Natalia Kimso aktualnie jest też członkiem tymczasowej grupy przy Sejmowym Komitecie Oświaty. Zadanie tej grupy, która zbiera się kilka razy tygodniowo, jest opracowanie nowej Ustawy Wychowania Nieformalnego dla dorosłych.
Dzieci są już dorosłe — Jarek rodzinę założył, a przed trzema miesiącami młoda rodzina doczekała się córeczki Emilki, jak na razie będącej jedynym skarbem młodych i jakże energicznych dziadków — Natalii i Stefano Kimso. Bo zawsze znajdują czas na wypoczynek. Oboje lubią podróże, tylko, jak mówi pani Natalia, Stefan jest bardzo zajęty. Często ona towarzyszy mu podczas wyjazdów.
A skoro o odpoczynku — to nawet nie wie, co im najbardziej odpowiada. Tak są chłonni wszystkiego. Ma jeszcze żywy obraz tegorocznych wczasów nad Morzem Śródziemnym, bo tych chwil, tego słońca, tych wrażeń, które oboje z mężem wynieśli, nie sposób zapomnieć. Lubią też wypoczynek aktywny. Również w tym roku byli w Augustowie. Codziennie siadali na rowery i wyruszali do nowych miejsc. Wspaniałe odczucie.
Raz tygodniowo obowiązkowo jest basen. Często teatr, koncerty. Ma dyrektor jeszcze marzenie, by namówić męża na lekcje tańca. Pan Stefan na razie tłumaczy, że nie ma czasu, ale moja rozmówczyni wierzy, że wykroją kilka godzin tygodniowo, by znaleźć się na parkiecie.

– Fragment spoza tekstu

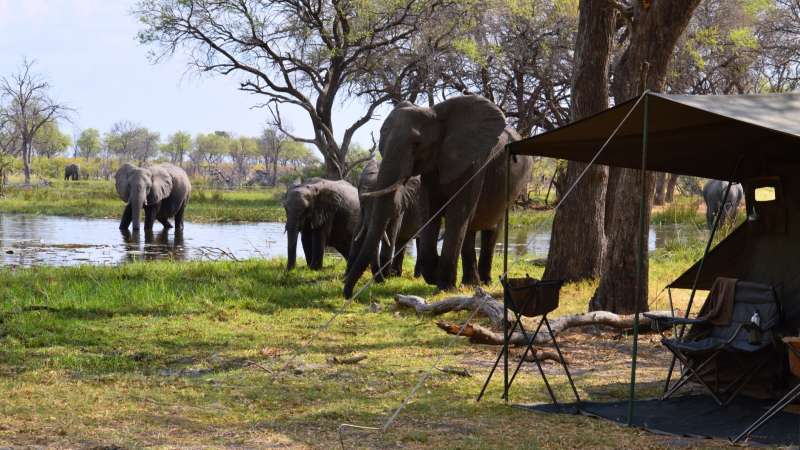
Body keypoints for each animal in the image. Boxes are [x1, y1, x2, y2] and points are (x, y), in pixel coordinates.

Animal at [344, 95, 533, 298]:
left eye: (417, 144)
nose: (348, 295)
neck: (435, 113)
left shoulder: (474, 163)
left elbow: (457, 214)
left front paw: (445, 286)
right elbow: (429, 211)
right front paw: (435, 274)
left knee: (490, 226)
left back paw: (484, 282)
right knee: (469, 229)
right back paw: (470, 284)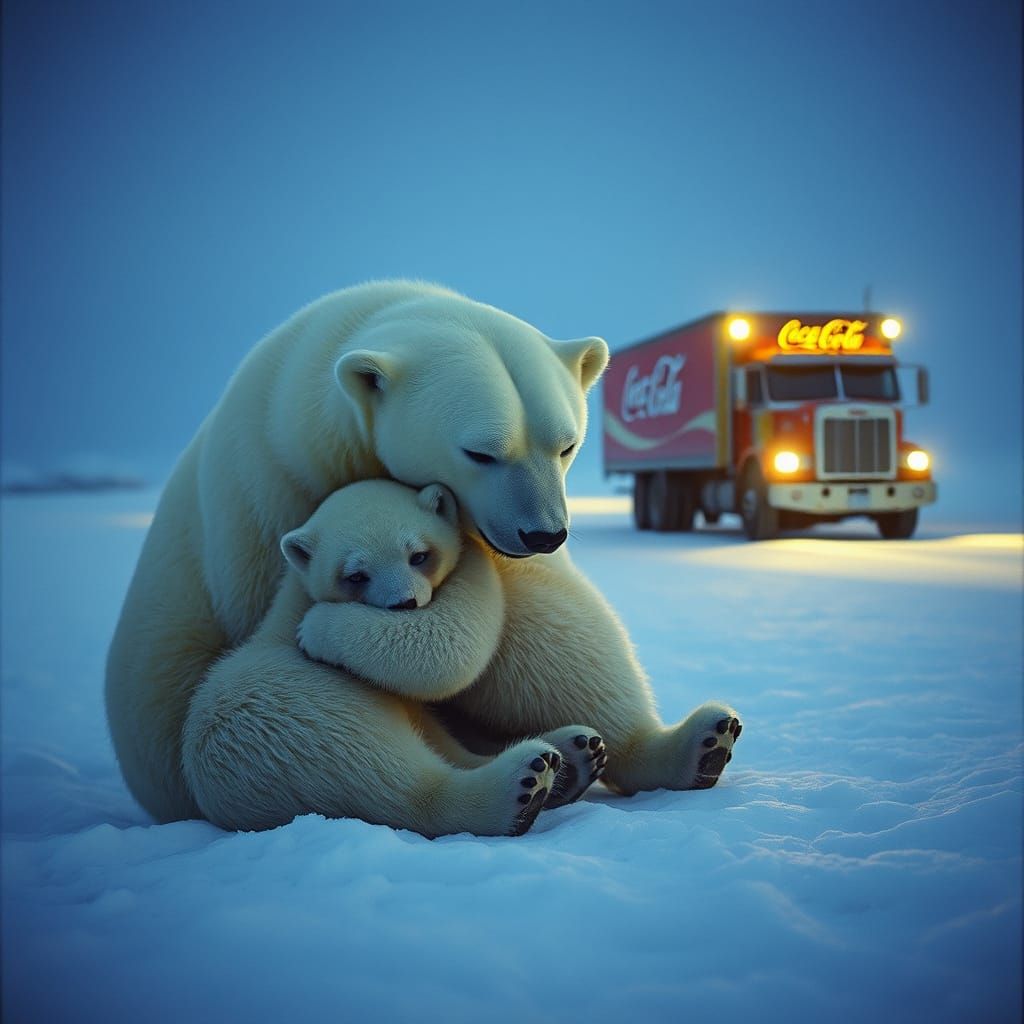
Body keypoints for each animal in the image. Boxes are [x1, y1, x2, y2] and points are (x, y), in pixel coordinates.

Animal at [183, 478, 601, 835]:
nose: (405, 603)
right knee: (388, 773)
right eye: (356, 575)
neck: (292, 601)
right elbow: (440, 646)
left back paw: (576, 753)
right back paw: (528, 780)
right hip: (301, 718)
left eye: (419, 555)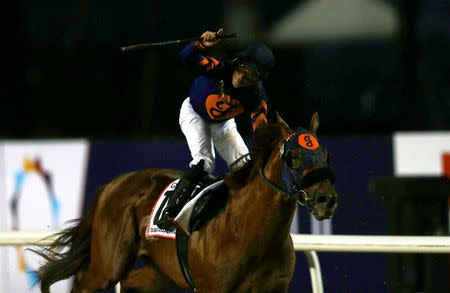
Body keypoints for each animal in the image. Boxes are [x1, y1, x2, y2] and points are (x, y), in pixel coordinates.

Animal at [32, 112, 338, 292]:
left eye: (325, 153)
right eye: (294, 156)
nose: (327, 199)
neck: (250, 232)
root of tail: (113, 183)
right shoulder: (212, 289)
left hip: (160, 272)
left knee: (132, 283)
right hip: (109, 264)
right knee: (87, 284)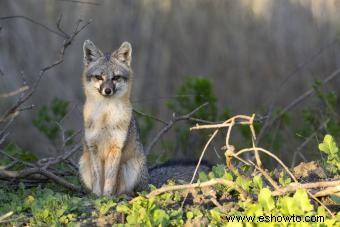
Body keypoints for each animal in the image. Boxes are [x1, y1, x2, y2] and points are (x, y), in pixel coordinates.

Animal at [79, 40, 149, 196]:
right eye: (99, 77)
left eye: (116, 78)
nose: (107, 90)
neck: (105, 118)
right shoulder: (94, 148)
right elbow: (98, 178)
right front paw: (97, 196)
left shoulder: (116, 148)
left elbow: (111, 179)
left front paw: (107, 196)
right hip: (83, 164)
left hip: (130, 167)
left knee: (129, 191)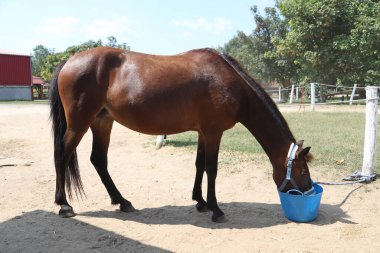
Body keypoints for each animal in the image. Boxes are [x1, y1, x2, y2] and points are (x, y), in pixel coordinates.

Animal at [49, 47, 314, 221]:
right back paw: (64, 204)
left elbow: (199, 165)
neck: (228, 81)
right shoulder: (214, 132)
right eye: (302, 171)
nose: (308, 192)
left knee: (98, 160)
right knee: (62, 155)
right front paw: (216, 209)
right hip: (79, 124)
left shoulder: (203, 132)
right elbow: (211, 169)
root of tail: (68, 61)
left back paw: (123, 202)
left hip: (102, 122)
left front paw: (201, 202)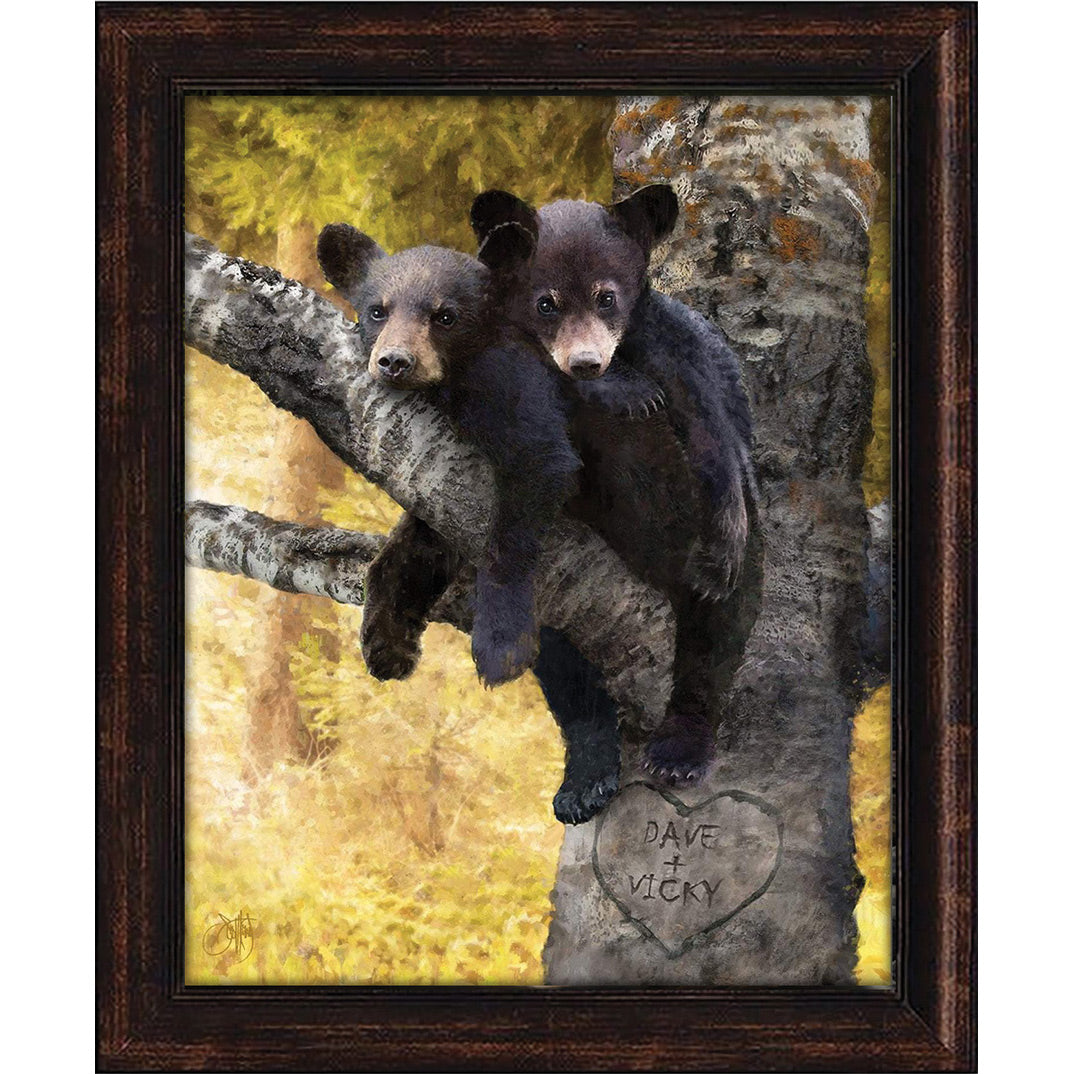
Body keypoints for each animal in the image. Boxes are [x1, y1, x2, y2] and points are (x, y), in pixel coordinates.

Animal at [316, 221, 641, 823]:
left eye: (445, 315)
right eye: (376, 310)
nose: (394, 361)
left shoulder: (510, 386)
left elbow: (535, 470)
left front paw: (498, 637)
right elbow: (415, 539)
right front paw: (386, 642)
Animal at [468, 185, 761, 785]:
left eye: (607, 298)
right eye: (546, 302)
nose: (586, 363)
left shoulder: (672, 348)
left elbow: (710, 429)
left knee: (715, 636)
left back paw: (679, 748)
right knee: (563, 658)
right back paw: (589, 768)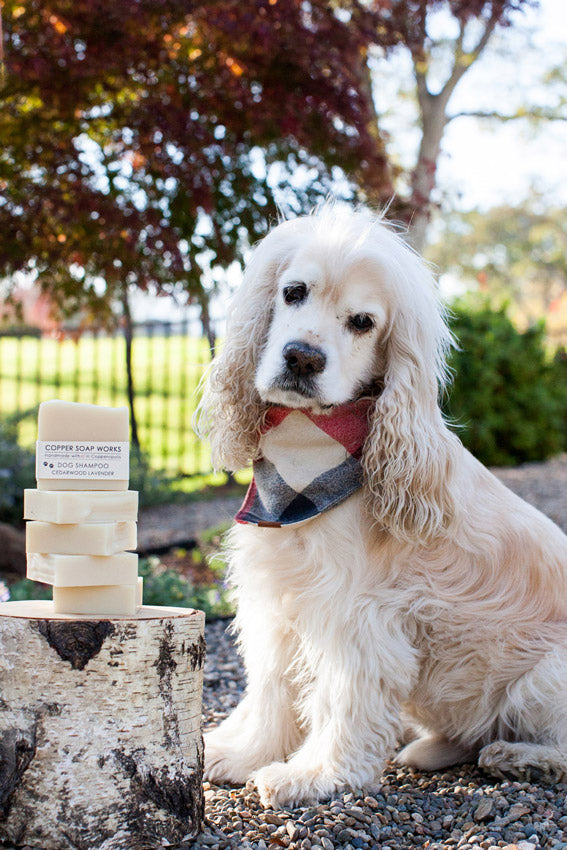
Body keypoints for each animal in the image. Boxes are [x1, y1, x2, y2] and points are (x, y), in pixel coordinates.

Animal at [194, 202, 567, 804]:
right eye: (293, 291)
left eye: (363, 322)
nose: (302, 358)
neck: (308, 460)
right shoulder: (278, 596)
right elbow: (274, 686)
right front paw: (246, 752)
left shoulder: (355, 614)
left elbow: (340, 700)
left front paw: (314, 775)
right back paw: (433, 750)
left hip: (544, 675)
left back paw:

W jej planach jest też nauka języka hiszpańskiego, który ją bardzo pociąga. Skoro chodzi o znajomość języków, ma w zwyczaju, że wybierając się w podróż do jakiegokolwiek kraju, bierze ze sobą słownik elektroniczny i stara się godziny dojazdu wypełnić nauką języka kraju, doktórego jadą.
Bo siedzenie bierne to nie dla niej. I nie dla jej męża. Najwyżej na posesji, którą mają niedaleko Wilna. Latem bardzo często zbiera się tu cała rodzina, by poleżeć na trawce, pokąpać się w basenie, który tu ustawiają i nacieszyć wzrok różami posadzonymi przez panią Natalię, które kwitną aż do przymrozków.